Skilled third-country nationals wishing to work in Germany with an EU Blue Card can now do so with a job that offers them a lower minimum annual gross salary than last year, as the country has decided to lower this requirement.

The decision has been announced by the Federal Office for Migration and Refugees, according to which, since January 1, 2022, the minimum annual gross salary requirement for a German EU Blue Card is €56,400, which means that the requirement has dropped by 0.7 per cent.

A reduced minimum annual gross salary of €43,992 applies to employment in the occupational fields of mathematics, computer science, the natural sciences, engineering and human medicine (not including dentistry),” the Office notes.

In spite of the low drop, the decision means that many German employees may be able to afford to hire workers from third countries in order to fill vacant places that Germans and other EU nationals cannot fill, reports.

The Blue Card is an EU-wide document issued to third-country nationals who have a university degree and a job offer which provides them with an annual salary of at least the minimum set by the EU country issuing the document.

Each EU country sets the minimum annual gross salary, and the majority of them update the requirement every year. In Germany, the minimum salary for workers in non-shortage jobs was €56,800, and €44,304 in shortage occupations. In 2020, on the other hand, the minimum salary requirement for an EU Blue Card in Germany in non-shortage occupations was €55,200, and €44,304 for shortage occupations.

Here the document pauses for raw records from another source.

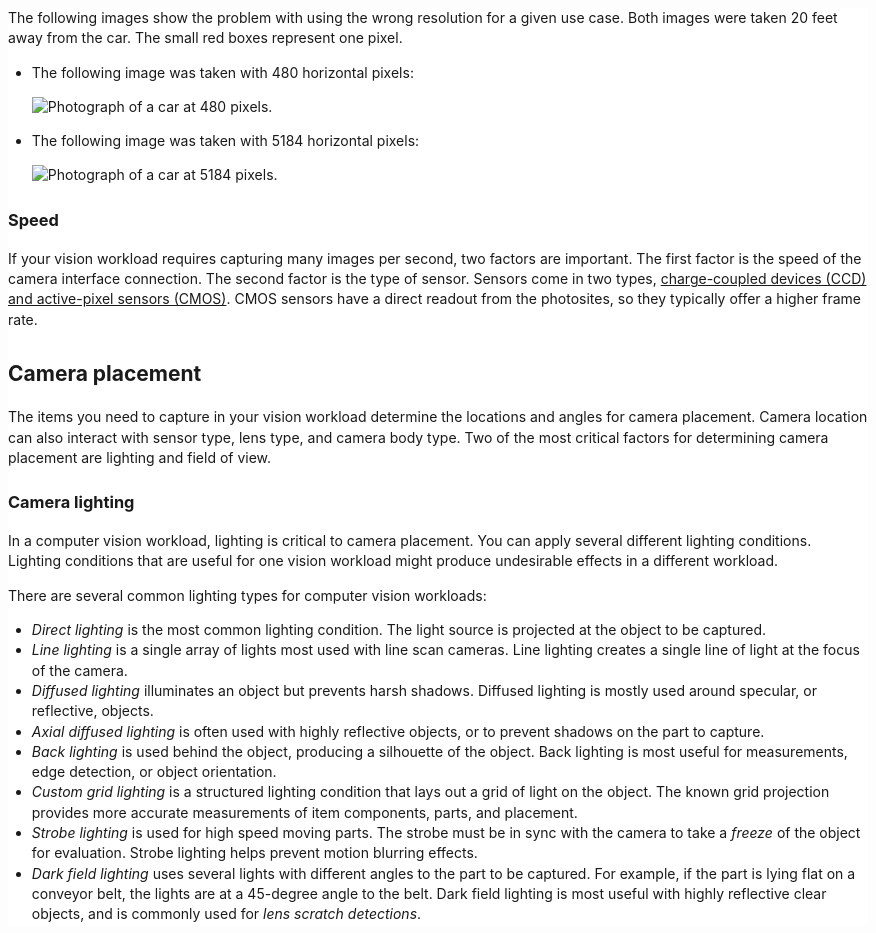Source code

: The following images show the problem with using the wrong resolution for a given use case. Both images were taken 20 feet away from the car. The small red boxes represent one pixel.

- The following image was taken with 480 horizontal pixels:

  ![Photograph of a car at 480 pixels.](./images/car-image-low-pixel.png)

- The following image was taken with 5184 horizontal pixels:

  ![Photograph of a car at 5184 pixels.](./images/car-image-high-pixel.png)

### Speed

If your vision workload requires capturing many images per second, two factors are important. The first factor is the speed of the camera interface connection. The second factor is the type of sensor. Sensors come in two types, [charge-coupled devices (CCD) and active-pixel sensors (CMOS)](https://en.wikipedia.org/wiki/Image_sensor). CMOS sensors have a direct readout from the photosites, so they typically offer a higher frame rate.

## Camera placement

The items you need to capture in your vision workload determine the locations and angles for camera placement. Camera location can also interact with sensor type, lens type, and camera body type. Two of the most critical factors for determining camera placement are lighting and field of view.

### Camera lighting

In a computer vision workload, lighting is critical to camera placement. You can apply several different lighting conditions. Lighting conditions that are useful for one vision workload might produce undesirable effects in a different workload.

There are several common lighting types for computer vision workloads:

- *Direct lighting* is the most common lighting condition. The light source is projected at the object to be captured.
- *Line lighting* is a single array of lights most used with line scan cameras. Line lighting creates a single line of light at the focus of the camera.
- *Diffused lighting* illuminates an object but prevents harsh shadows. Diffused lighting is mostly used around specular, or reflective, objects.
- *Axial diffused lighting* is often used with highly reflective objects, or to prevent shadows on the part to capture.
- *Back lighting* is used behind the object, producing a silhouette of the object. Back lighting is most useful for measurements, edge detection, or object orientation.
- *Custom grid lighting* is a structured lighting condition that lays out a grid of light on the object. The known grid projection provides more accurate measurements of item components, parts, and placement.
- *Strobe lighting* is used for high speed moving parts. The strobe must be in sync with the camera to take a *freeze* of the object for evaluation. Strobe lighting helps prevent motion blurring effects.
- *Dark field lighting* uses several lights with different angles to the part to be captured. For example, if the part is lying flat on a conveyor belt, the lights are at a 45-degree angle to the belt. Dark field lighting is most useful with highly reflective clear objects, and is commonly used for *lens scratch detections*.
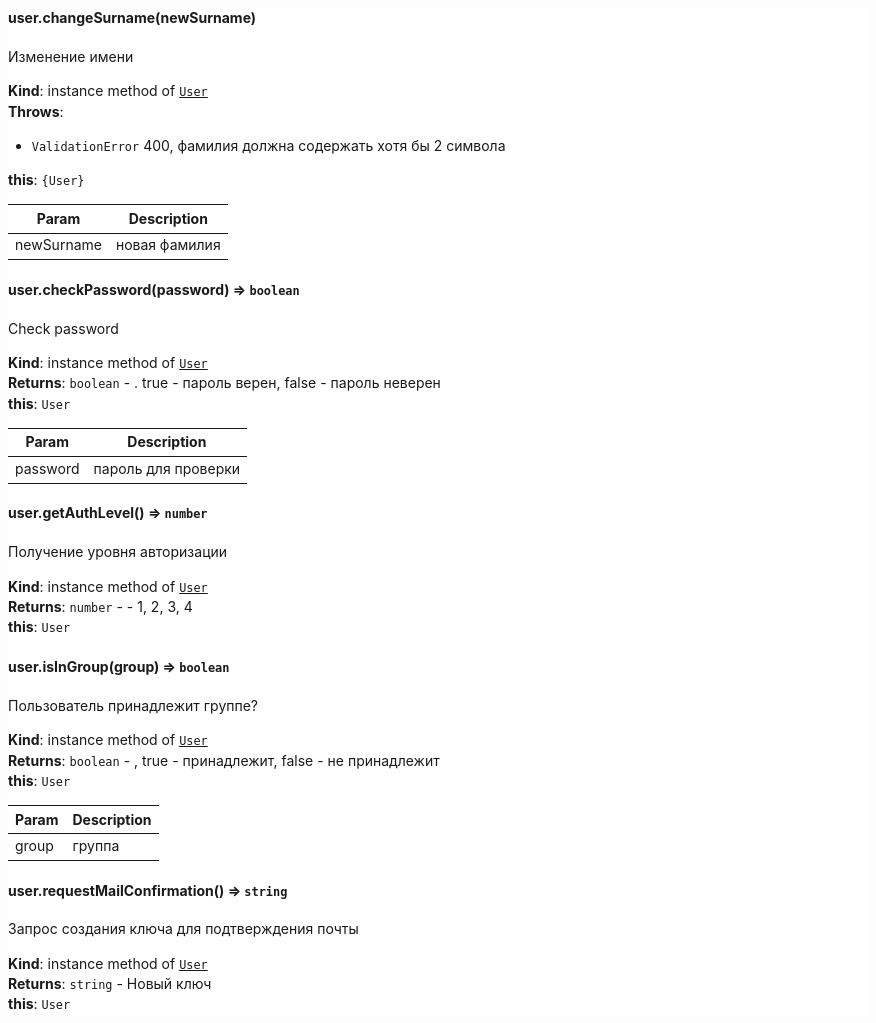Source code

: #### user.changeSurname(newSurname)
Изменение имени

**Kind**: instance method of <code>[User](#module_UAMS..User)</code>  
**Throws**:

- <code>ValidationError</code> 400, фамилия должна содержать хотя бы 2 символа

**this**: <code>{User}</code>  

| Param | Description |
| --- | --- |
| newSurname | новая фамилия |

<a name="module_UAMS..User+checkPassword"></a>

#### user.checkPassword(password) ⇒ <code>boolean</code>
Check password

**Kind**: instance method of <code>[User](#module_UAMS..User)</code>  
**Returns**: <code>boolean</code> - . true - пароль верен, false - пароль неверен  
**this**: <code>User</code>  

| Param | Description |
| --- | --- |
| password | пароль для проверки |

<a name="module_UAMS..User+getAuthLevel"></a>

#### user.getAuthLevel() ⇒ <code>number</code>
Получение уровня авторизации

**Kind**: instance method of <code>[User](#module_UAMS..User)</code>  
**Returns**: <code>number</code> - - 1, 2, 3, 4  
**this**: <code>User</code>  
<a name="module_UAMS..User+isInGroup"></a>

#### user.isInGroup(group) ⇒ <code>boolean</code>
Пользователь принадлежит группе?

**Kind**: instance method of <code>[User](#module_UAMS..User)</code>  
**Returns**: <code>boolean</code> - , true - принадлежит, false - не принадлежит  
**this**: <code>User</code>  

| Param | Description |
| --- | --- |
| group | группа |

<a name="module_UAMS..User+requestMailConfirmation"></a>

#### user.requestMailConfirmation() ⇒ <code>string</code>
Запрос создания ключа для подтверждения почты

**Kind**: instance method of <code>[User](#module_UAMS..User)</code>  
**Returns**: <code>string</code> - Новый ключ  
**this**: <code>User</code>  
<a name="module_UAMS..User+confirmMail"></a>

Germany is the EU country that issues the highest number of EU Blue Cards, ever since the EU started issuing the document in 2012. Data by the Office for Migration and Refugees show that since then and until 2018, Germany has granted 85 per cent of the total number of Blue Cards issued by the EU countries.

In a comparison of all EU countries, Germany is the leader in the issuing of the EU Blue Card. In 2017, 84.5 per cent of all EU-issued Blue Cards EU were issued by Germany. It was followed by France (4.3 per cent), Luxembourg (2.8 per cent), Poland (1.9 per cent) and Italy (1.2 per cent),” a report by the office shows.

Data from the same source show that on December 31, 2018, 51,130 people residing in Germany had a Blue Card. 27.7 per cent of them were Indian nationals, eight per cent Chinese, and 5.9 per cent Russians.